Records from a collection:
= = = = = = =

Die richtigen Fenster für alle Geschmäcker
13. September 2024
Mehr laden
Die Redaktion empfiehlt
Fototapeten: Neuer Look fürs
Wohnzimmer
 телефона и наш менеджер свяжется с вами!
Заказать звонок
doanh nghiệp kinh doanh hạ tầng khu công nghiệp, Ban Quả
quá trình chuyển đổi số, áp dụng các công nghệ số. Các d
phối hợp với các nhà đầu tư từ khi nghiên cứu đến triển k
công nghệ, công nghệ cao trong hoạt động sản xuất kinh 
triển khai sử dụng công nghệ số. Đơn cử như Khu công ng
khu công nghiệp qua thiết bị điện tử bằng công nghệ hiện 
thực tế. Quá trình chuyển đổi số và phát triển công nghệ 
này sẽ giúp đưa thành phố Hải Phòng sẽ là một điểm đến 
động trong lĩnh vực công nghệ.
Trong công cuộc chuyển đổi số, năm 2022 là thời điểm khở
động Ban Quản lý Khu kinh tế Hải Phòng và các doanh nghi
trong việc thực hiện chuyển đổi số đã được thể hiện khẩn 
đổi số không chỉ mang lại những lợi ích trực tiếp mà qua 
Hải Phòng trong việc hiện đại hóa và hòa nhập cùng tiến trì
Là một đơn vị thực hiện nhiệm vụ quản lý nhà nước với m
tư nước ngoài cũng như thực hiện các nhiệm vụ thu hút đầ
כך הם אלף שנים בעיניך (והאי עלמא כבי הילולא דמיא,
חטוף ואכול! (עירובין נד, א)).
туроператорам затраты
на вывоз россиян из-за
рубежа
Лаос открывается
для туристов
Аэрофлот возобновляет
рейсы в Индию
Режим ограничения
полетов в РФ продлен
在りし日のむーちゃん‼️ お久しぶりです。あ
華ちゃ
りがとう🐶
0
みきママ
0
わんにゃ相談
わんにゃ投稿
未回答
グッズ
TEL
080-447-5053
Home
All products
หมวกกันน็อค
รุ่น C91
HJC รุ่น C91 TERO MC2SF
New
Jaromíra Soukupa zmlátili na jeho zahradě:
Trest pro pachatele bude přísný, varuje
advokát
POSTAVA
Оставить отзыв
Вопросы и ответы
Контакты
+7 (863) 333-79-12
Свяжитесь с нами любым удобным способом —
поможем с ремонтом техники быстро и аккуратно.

= = = = = = =

Copy every row above word for word, keeping each line as it stands.

Die richtigen Fenster für alle Geschmäcker
13. September 2024
Mehr laden
Die Redaktion empfiehlt
Fototapeten: Neuer Look fürs
Wohnzimmer
 телефона и наш менеджер свяжется с вами!
Заказать звонок
doanh nghiệp kinh doanh hạ tầng khu công nghiệp, Ban Quả
quá trình chuyển đổi số, áp dụng các công nghệ số. Các d
phối hợp với các nhà đầu tư từ khi nghiên cứu đến triển k
công nghệ, công nghệ cao trong hoạt động sản xuất kinh 
triển khai sử dụng công nghệ số. Đơn cử như Khu công ng
khu công nghiệp qua thiết bị điện tử bằng công nghệ hiện 
thực tế. Quá trình chuyển đổi số và phát triển công nghệ 
này sẽ giúp đưa thành phố Hải Phòng sẽ là một điểm đến 
động trong lĩnh vực công nghệ.
Trong công cuộc chuyển đổi số, năm 2022 là thời điểm khở
động Ban Quản lý Khu kinh tế Hải Phòng và các doanh nghi
trong việc thực hiện chuyển đổi số đã được thể hiện khẩn 
đổi số không chỉ mang lại những lợi ích trực tiếp mà qua 
Hải Phòng trong việc hiện đại hóa và hòa nhập cùng tiến trì
Là một đơn vị thực hiện nhiệm vụ quản lý nhà nước với m
tư nước ngoài cũng như thực hiện các nhiệm vụ thu hút đầ
כך הם אלף שנים בעיניך (והאי עלמא כבי הילולא דמיא,
חטוף ואכול! (עירובין נד, א)).
туроператорам затраты
на вывоз россиян из-за
рубежа
Лаос открывается
для туристов
Аэрофлот возобновляет
рейсы в Индию
Режим ограничения
полетов в РФ продлен
在りし日のむーちゃん‼️ お久しぶりです。あ
華ちゃ
りがとう🐶
0
みきママ
0
わんにゃ相談
わんにゃ投稿
未回答
グッズ
TEL
080-447-5053
Home
All products
หมวกกันน็อค
รุ่น C91
HJC รุ่น C91 TERO MC2SF
New
Jaromíra Soukupa zmlátili na jeho zahradě:
Trest pro pachatele bude přísný, varuje
advokát
POSTAVA
Оставить отзыв
Вопросы и ответы
Контакты
+7 (863) 333-79-12
Свяжитесь с нами любым удобным способом —
поможем с ремонтом техники быстро и аккуратно.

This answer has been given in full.